WHAT YOU WILL DO:
Below are the entries; count the lines in them that contain the word "resource" and give only the number.

Content starts

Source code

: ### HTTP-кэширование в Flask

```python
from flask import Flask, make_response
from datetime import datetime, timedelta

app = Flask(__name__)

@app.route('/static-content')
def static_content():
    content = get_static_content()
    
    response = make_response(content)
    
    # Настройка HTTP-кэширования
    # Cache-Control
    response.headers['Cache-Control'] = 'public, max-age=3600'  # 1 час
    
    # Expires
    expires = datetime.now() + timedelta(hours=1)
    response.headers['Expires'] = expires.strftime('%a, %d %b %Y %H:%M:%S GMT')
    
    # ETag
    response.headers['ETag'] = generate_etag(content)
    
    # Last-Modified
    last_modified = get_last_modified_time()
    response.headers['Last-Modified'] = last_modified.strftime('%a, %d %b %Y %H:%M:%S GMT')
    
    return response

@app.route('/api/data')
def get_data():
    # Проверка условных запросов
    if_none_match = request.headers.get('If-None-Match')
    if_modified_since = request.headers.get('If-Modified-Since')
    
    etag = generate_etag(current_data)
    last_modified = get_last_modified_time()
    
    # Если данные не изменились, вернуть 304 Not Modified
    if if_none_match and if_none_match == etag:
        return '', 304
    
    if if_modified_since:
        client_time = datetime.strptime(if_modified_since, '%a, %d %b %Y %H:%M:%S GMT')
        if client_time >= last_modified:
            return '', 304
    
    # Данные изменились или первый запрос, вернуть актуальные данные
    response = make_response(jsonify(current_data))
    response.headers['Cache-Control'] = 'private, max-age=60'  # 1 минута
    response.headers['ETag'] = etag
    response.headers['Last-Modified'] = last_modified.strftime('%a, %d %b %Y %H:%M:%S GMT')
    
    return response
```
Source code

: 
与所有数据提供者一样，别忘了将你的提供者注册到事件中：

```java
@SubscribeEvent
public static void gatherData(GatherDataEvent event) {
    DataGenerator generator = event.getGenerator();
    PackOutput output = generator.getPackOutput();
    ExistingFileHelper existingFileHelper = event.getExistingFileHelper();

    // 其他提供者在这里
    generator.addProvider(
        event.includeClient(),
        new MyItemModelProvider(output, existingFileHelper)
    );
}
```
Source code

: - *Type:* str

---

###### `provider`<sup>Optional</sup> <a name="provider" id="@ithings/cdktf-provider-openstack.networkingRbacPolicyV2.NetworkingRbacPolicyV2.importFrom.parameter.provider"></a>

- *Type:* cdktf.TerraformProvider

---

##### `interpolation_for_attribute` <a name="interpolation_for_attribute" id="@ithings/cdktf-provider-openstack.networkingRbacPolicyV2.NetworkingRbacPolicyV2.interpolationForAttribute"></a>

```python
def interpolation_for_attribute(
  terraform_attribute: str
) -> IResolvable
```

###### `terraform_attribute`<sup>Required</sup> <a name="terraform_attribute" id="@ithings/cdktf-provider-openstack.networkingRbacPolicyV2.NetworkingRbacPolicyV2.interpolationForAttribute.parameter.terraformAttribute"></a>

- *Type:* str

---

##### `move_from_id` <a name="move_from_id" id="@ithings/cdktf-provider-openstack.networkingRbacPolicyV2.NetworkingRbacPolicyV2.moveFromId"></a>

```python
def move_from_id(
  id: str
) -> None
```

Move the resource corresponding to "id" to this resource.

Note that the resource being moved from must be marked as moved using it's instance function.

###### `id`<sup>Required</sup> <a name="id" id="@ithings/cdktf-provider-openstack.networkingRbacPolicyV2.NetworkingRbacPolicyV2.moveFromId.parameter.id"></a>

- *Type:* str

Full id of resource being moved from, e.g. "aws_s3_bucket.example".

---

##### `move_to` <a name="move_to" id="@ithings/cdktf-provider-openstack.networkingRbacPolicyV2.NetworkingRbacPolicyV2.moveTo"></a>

Content ends

RESPONSE:
3